On -isms: Run for It Review

By | Thursday, October 12, 2017 Leave a Comment
While I try to jeep my eyes and ears open to everything across the world, I do have a tendency to focus on the United States. And while I've discussed here some of the racial issues that are frequently a holdover from slavery, it winds up being US-centric. However, the US is hardly the only country that has an ugly history with slavery, which brings me to Run for It by Marcelo D'Salete. It was originally published in 2014 in Brazil, but Fantagraphics just released an English translation this week.

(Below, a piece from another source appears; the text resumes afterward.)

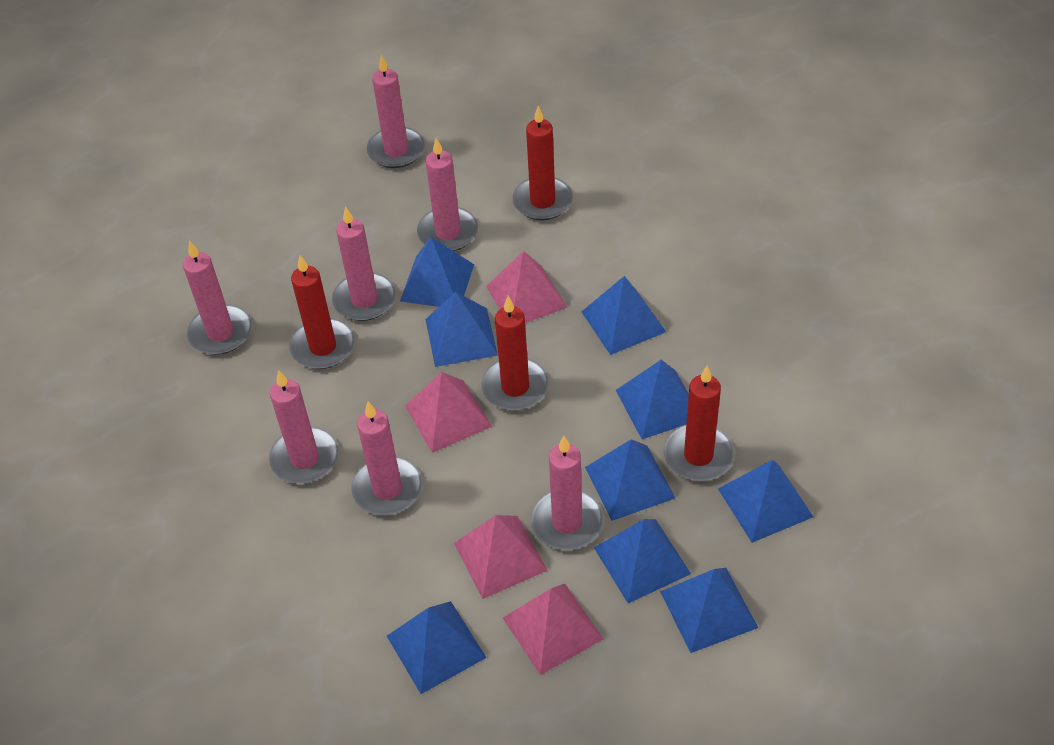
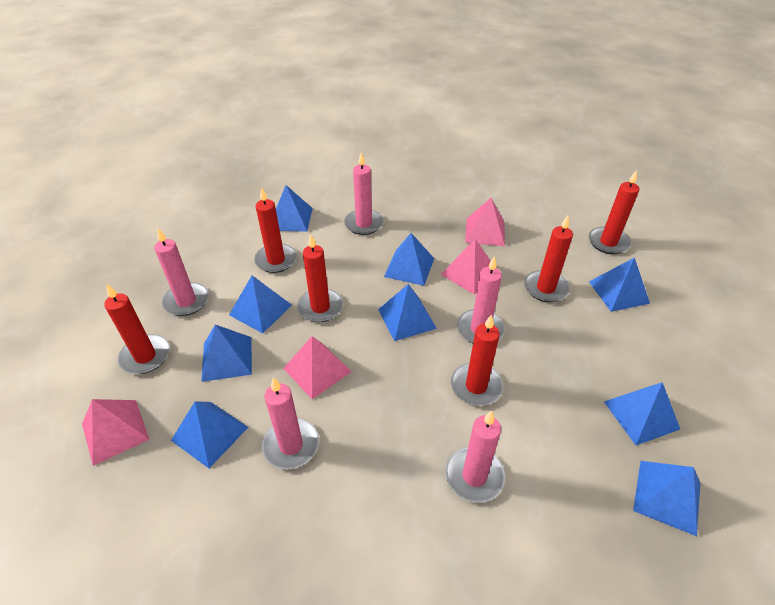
pink candle: [183,241,252,355] [269,370,339,484] [332,206,396,321] [351,402,422,515] [367,55,425,168] [417,138,478,251] [531,436,603,550] = 7 -> [154,228,209,316] [262,377,319,469] [344,152,384,235] [445,410,505,503] [457,256,505,343] = 5
red candle: [289,255,355,369] [481,296,549,411] [512,106,573,220] [664,366,734,481] = 4 -> [104,284,170,374] [254,187,297,273] [297,234,343,322] [451,314,503,406] [524,216,573,302] [589,170,639,254] = 6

The book contains four distinct stories with four different tales of slaves who rebelled and/or tried to escape from their captors in Brazil. Each character comes to their decision from very different directions: fear of being sold off away from their love, the death of a newborn, a collective uprising, and revenge against the rape and murder of a loved one. Needless to say, the protagonists here all have very powerful drivers, even beyond just a desire to escape captivity. This helps to get the readers more emotionally engaged and involved, as few, if any, of the book's readers have likely experienced slavery themselves. But by coupling that idea with these other emotive elements which are probably more familiar, it draws the reader in more deeply.

The art and storytelling are very good, and given the sparse use of text, this is quite necessary to convey the stories. While the stories aren't wordless, there are several sequences here in which pages go by without any text. D'Salete is able to rely on his drawings to convey the narrative and, with one very brief exception, is successful. That one exception, since I mentioned it, is a sequence in the third story during a large fight scene where one of the characters is killed, but it's a little difficult to tell specifically who it is. While it is soon made more apparent, it doesn't look to me as if D'Salete was deliberately obscuring the character's identity but rather the particular illustration isn't quite as clear as it could be. Two panels out of a 166 pages of story makes for a pretty impressive track record, though!

While the stories are all very compelling and engaging, as I said, that is what precisely what makes this a difficult read. Because none of these stories end well. And the horrors the slave owners put these people through is chilling. Made all the more so by the fact that these tales, while perhaps partially fictionalized, are based on real events. The book is clearly well-researched and D'Salete provides a partial bibliography in the back. While the illustrations aren't especially graphic and not really gory at all, they still clearly depict the atrocious acts inflicted on these slaves, and the casual disregard -- even contempt -- the slave owners show towards them.

While these stories happened in Brazil, I don't doubt the played out exactly the same in the United States. And China. And Spain. And Canada. And every other country that at one time or another included race-based slavery. It's hard not to see these stories as sadly universal ones that could be put into almost any cultural context. And that's partially why I see this as an important read. You can read or watch Roots, and you can check out your (probably heavily white-washed) history textbooks, but you don't often get stories with this emotional depth that also aren't afraid to show the real outcomes -- the ones that aren't happy endings -- many slaves faced.

Run for It is currently available in hardcover for $24.99 or digitally for $13.85.